> Page extract
☆ ☆ ☆ ☆ ☆
# Is this a queen?



## grozzie2 (Jun 3, 2011)

No.


----------



## Oldtimer (Jul 4, 2010)

RV, I see your plan was to not treat and not use comb foundation. But that's just what you are not going to do. What beekeeping did you do?


----------



## jean-marc (Jan 13, 2005)

That is a dead queen.

Jean-Marc


----------



## grozzie2 (Jun 3, 2011)

jean-marc said:


> That is a dead queen.
> 
> Jean-Marc


Looks more like a dead drone to me, but, I'll bow to those with more experience..


----------



## R_V (Aug 20, 2016)

Oldtimer said:


> RV, I see your plan was to not treat and not use comb foundation. But that's just what you are not going to do. What beekeeping did you do?


honestly, not much. 
I checked them a couple of time a month once they got going. I never took any honey. They have a good bit for me to take or give to the other hive.
I had not expected much from these "package" bees because I wasn't treating them and they were not treatment free stock.. it was basically and experiment to see how far they'd go.

if that is a queen, it's not the one they started with. 

They were roaring up until this last freeze.


----------



## R_V (Aug 20, 2016)

jean-marc said:


> That is a dead queen.
> 
> Jean-Marc


if that is a queen, it's not the one they started with. 
it almost want to think they re-queened too late to build up before the cold.
☆ ☆ ☆ ☆ ☆
Structured pose outputs:
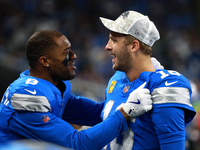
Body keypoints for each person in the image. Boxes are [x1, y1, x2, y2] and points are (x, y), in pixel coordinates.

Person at [0, 30, 153, 150]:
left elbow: (98, 113)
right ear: (45, 61)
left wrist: (133, 84)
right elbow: (77, 145)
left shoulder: (55, 85)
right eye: (66, 53)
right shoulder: (25, 95)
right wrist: (126, 112)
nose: (74, 56)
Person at [99, 10, 196, 150]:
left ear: (134, 46)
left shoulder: (165, 86)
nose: (107, 46)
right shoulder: (117, 78)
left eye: (114, 40)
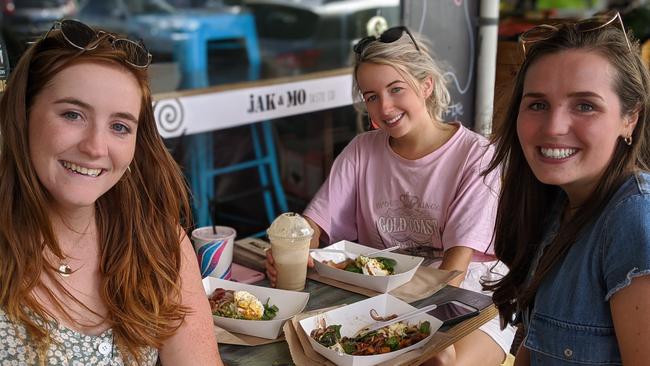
☆ ☆ ☆ ☆ ☆
> Exercise objective
Carry on the beekeeping thread about whether the dead bee is a queen, starting right after its last post.

> Task output
----------



## R_V (Aug 20, 2016)

grozzie2 said:


> Looks more like a dead drone to me, but, I'll bow to those with more experience..


it doesn't look rounded enough on the back end to me to be a drone .. but I'm also not an expert.


----------



## rwurster (Oct 30, 2010)

Looks like a dead queen to me


----------



## Clayton Huestis (Jan 6, 2013)

The eyes don't look big and bulging like a drones. Looks like either a poorly developed queen or one that was not laying or both. Looks like a varroa mite on its back.


----------



## R_V (Aug 20, 2016)

Clayton Huestis said:


> The eyes don't look big and bulging like a drones. Looks like either a poorly developed queen or one that was not laying or both. Looks like a varroa mite on its back.


broke out the magnifying glass, that's a chunk of wax like the one on the head but smaller.


----------



## grozzie2 (Jun 3, 2011)

Clayton Huestis said:


> The eyes don't look big and bulging like a drones. Looks like either a poorly developed queen or one that was not laying or both.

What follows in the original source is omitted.